==== EXERCISE INPUT
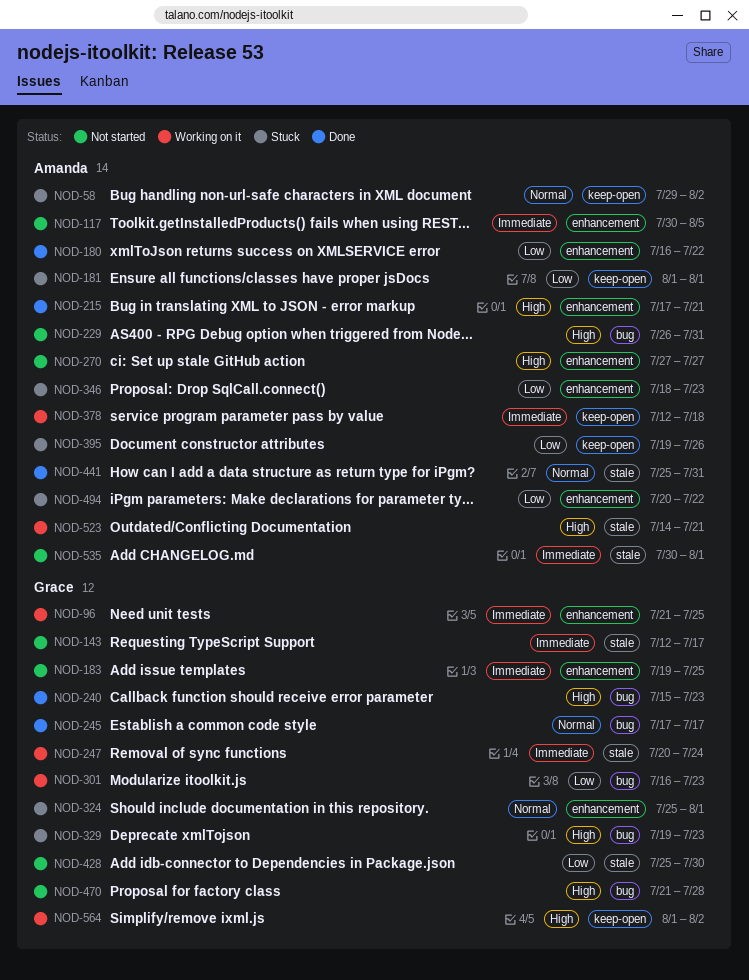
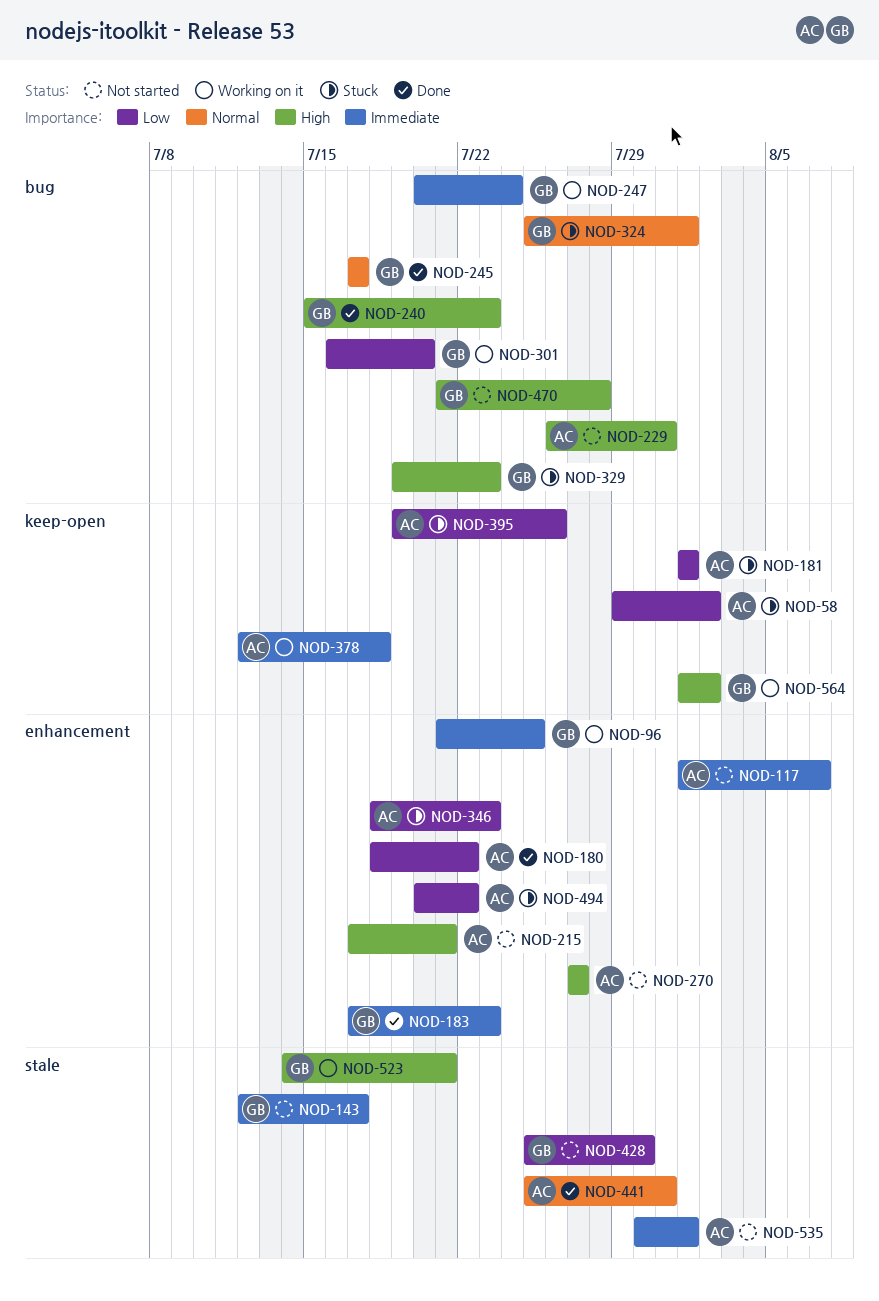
NOD-58, priority: Normal -> Low
NOD-117, start: Jul 30 -> Aug 1
NOD-117, due: Aug 5 -> Aug 7
NOD-180, start: Jul 16 -> Jul 18
NOD-183, status: Not started -> Done
NOD-183, start: Jul 19 -> Jul 17
NOD-183, due: Jul 25 -> Jul 23
NOD-215, status: Done -> Not started
NOD-247, label: stale -> bug
NOD-301, due: Jul 23 -> Jul 20
NOD-324, label: enhancement -> bug
NOD-523, owner: Amanda -> Grace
========
▶ _TASK GOAL_: Find all lines holding the word "started" in the records above and copy them.

▶ _WRITTEN REPLY_:
NOD-183, status: Not started -> Done
NOD-215, status: Done -> Not started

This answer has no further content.